Crispbreads have many uses, to shovel delicious dips, act as a platform for cheese, or to tuck into a box to take to work with some salad for lunch. All the gluten-free crispbreads I have tried seemed more reminiscent of packing material than food (admittedly what I remember of glutened crispbread wasn't usually much more inspiring).
Here is an easy to handle, thin, crisp, elegant crispbread. It takes a quite a long time to make as it is a slow fermented sourdough style crispbread, but it doesn't matter much how long you leave each of the stages. I have also made it using a gluten free sourdough started culture by Sekowa, which gave a powerful tang to the finished crispbread. This method uses ordinary bakers yeast (gf of course)
100g urid lentil flour
¼ tsp yeast
120 ml water
60g quinoa flour (I wash the whole grain, dry it in an oven, then grind it.

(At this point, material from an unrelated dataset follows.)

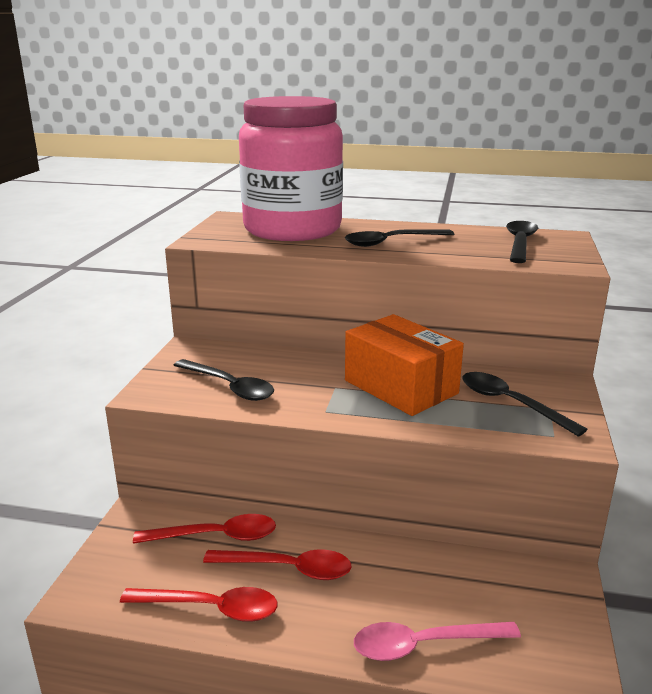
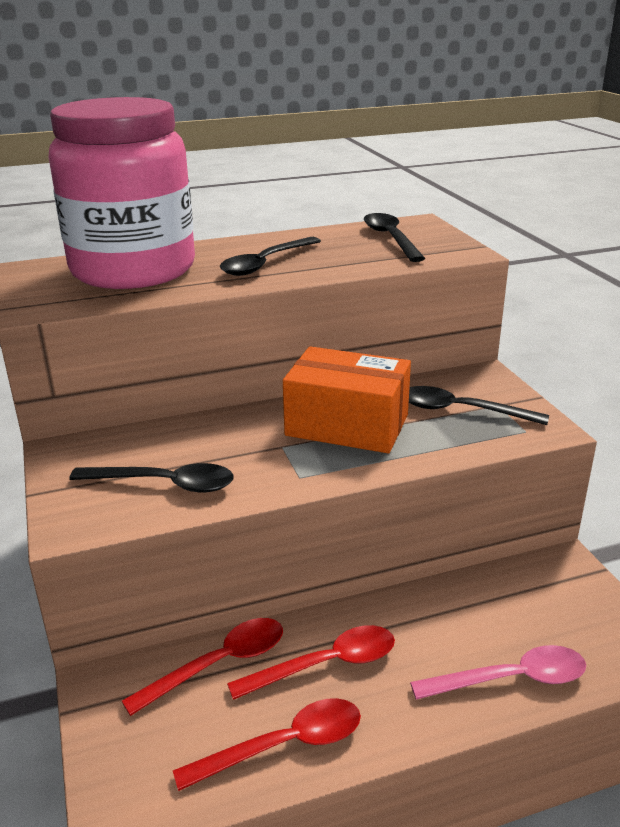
camera: 30 degrees left, 5 degrees up
pink spoon [354,622,521,661] -> pink spoon turned 150 degrees counterclockwise [410,645,586,700]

This takes away the rather acrid taste it can have)
30g tapioca gel
optional – salt, sugar or other flavourings
Note on ingredients:
You can vary the flours to suit your taste and availability. I use Urid for its elasticity and binding qualities as well as the protein. Quinoa is a complete protein so it is good to include this in baked goods if you like it/have it/ aren’t intolerant to it. A complete protein is one that provides all the essential amino acids in the single food. Cornmeal makes things crisp, so I include it in baked goods where I want a good crunch.
Tapioca gel: made with 100ml water and 10g tapioca flour. Stir flour into cold water then cook until clear. Store in fridge in a jar and use as egg white. Wash the saucepan and utensils thoroughly with cold water before putting in the dishwasher or into hot water. This will make your cleaning much easier.
Whisk the urid lentil flour and yeast into the water. Leave to sit for several hours to begin fermentation. Add in flavourings if used, and then beat in the tapioca gel. Add the rest of the flours and knead together until it forms a coherent ball. Shape into small balls (I like about 13g balls) and roll out very thin. Dust your work surface and rolling pin thoroughly with tapioca starch or other smooth flour.
Place on baking sheets and leave in a warm humid place to rise until you can see a few shallow bubbles forming. You can bake straight away if you are in a hurry.
I keep these in the oven with a tray of hot water in the base, or in my stacking cooling racks with a wet cloth over the whole lot. If you let them get too dry they will rise less.
Bake for about 8 minutes in a 180C oven. Keep an eye on them. As they are so thin they go from needing a bit more time to burnt really fast and I have wasted several batches before learning to treat the task the way I would boiling milk.
Take them out of the oven and let them cool. If they need longer to make them crisp put them back in the oven for a couple of minutes. If you just think it will be fine to finish off by leaving them in the cooling oven they will probably over-cook and burn.
Exercise control. These will keep you going quite a while and it is worth getting them right. Also, I haven’t found a single good use for burnt crispbread – perhaps they would do as kindling….
If you want a pumpkin or other seed crispbread, take a teaspoonful of your tapioca gel (yes, it really is worth making it) and dilute it with a bit of hot water so that you can paint the crispbreads with a thin layer before baking. Sprinkle seeds on crispbreads and press lightly. These will now stick in the oven and in the storage container. If you don’t do that they won’t stay. Sticking them on this way also seems to stop them burning before the crispbread is cooked.